Gastric cancer in the reconstructed gastric tube after radical esophagectomy: a single-center experience.

机构信息

Department of Gastroenterological Surgery, National Kyushu Cancer Center, 3-1-1 Notame, Minami-ku, Fukuoka, 811-1395, Japan.

出版信息

Surg Today. 2011 Jul;41(7):966-9. doi: 10.1007/s00595-010-4402-1. Epub 2011 Jul 12.

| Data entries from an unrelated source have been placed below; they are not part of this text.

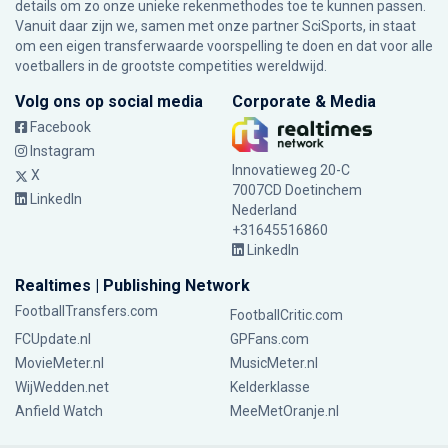
details om zo onze unieke rekenmethodes toe te kunnen passen.
Vanuit daar zijn we, samen met onze partner SciSports, in staat
om een eigen transferwaarde voorspelling te doen en dat voor alle
voetballers in de grootste competities wereldwijd.
Volg ons op social media
Corporate & Media
Facebook
Instagram
Innovatieweg 20-C
X
7007CD Doetinchem
LinkedIn
Nederland
+31645516860
LinkedIn
Realtimes | Publishing Network
FootballTransfers.com
FootballCritic.com
FCUpdate.nl
GPFans.com
MovieMeter.nl
MusicMeter.nl
WijWedden.net
Kelderklasse
Anfield Watch
MeeMetOranje.nl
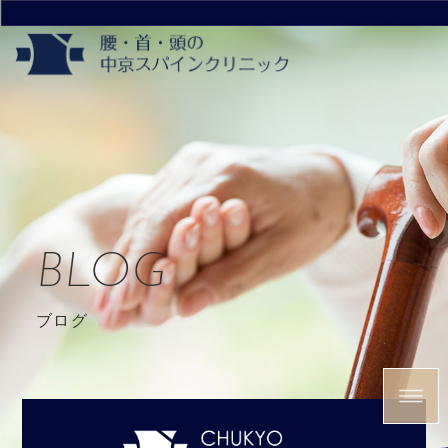
BLOG
ブログ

DOI:10.1007/s00595-010-4402-1
PMID:21748613
Abstract

PURPOSE

Metachronous gastric carcinoma arising in a gastric tube used for esophageal reconstruction has been occasionally encountered in long-term survivors of esophageal cancer. This study investigated 10 cases of gastric tube cancer in order to clarify the characteristics and the outcome of these patients.

METHODS

Four hundred and seventy-one patients underwent a radical esophagectomy at Kyushu University Hospital between 1989 and 2003. There were 10 cases of gastric tube cancer after an esophagectomy.

RESULTS

The interval between the esophagectomy and the development of the gastric tube cancer ranged from 1.1 to 7 years. There was no peak for the incidence of gastric tube cancer. In 6 of 10 cases of gastric tube cancer, endoscopic or surgical resection were performed for the treatment; however, chemotherapy was administered to the other 4 cases for several reasons. The prognosis of patients who underwent resection was better than that of the other patients.

CONCLUSIONS

Frequent endoscopic examinations are therefore important even several years after performing an esophagectomy, since the risk of gastric tube cancer is higher than the risk of a recurrence of esophageal cancer several years after an esophagectomy. Only an early diagnosis permits a less invasive and appropriate approach for the treatment of gastric tube cancer.

摘要

目的

在食管癌长期生存者中,偶尔会发生在用于食管重建的胃管中出现的胃管癌。本研究调查了 10 例胃管癌患者,旨在阐明这些患者的特征和结局。

方法

1989 年至 2003 年,在九州大学医院进行了 471 例根治性食管切除术。在食管癌根治术后发生了 10 例胃管癌。

结果

食管切除术与胃管癌发生之间的间隔时间为 1.1 至 7 年。胃管癌的发病率没有高峰。在 10 例胃管癌中有 6 例经内镜或手术切除进行治疗;然而,由于多种原因,对其他 4 例患者进行了化疗。接受切除治疗的患者的预后好于其他患者。

结论

因此,即使在进行食管切除术几年后,也需要频繁进行内镜检查,因为胃管癌的风险高于食管切除术几年后食管癌复发的风险。只有早期诊断才能为胃管癌的治疗提供侵袭性较小且合适的方法。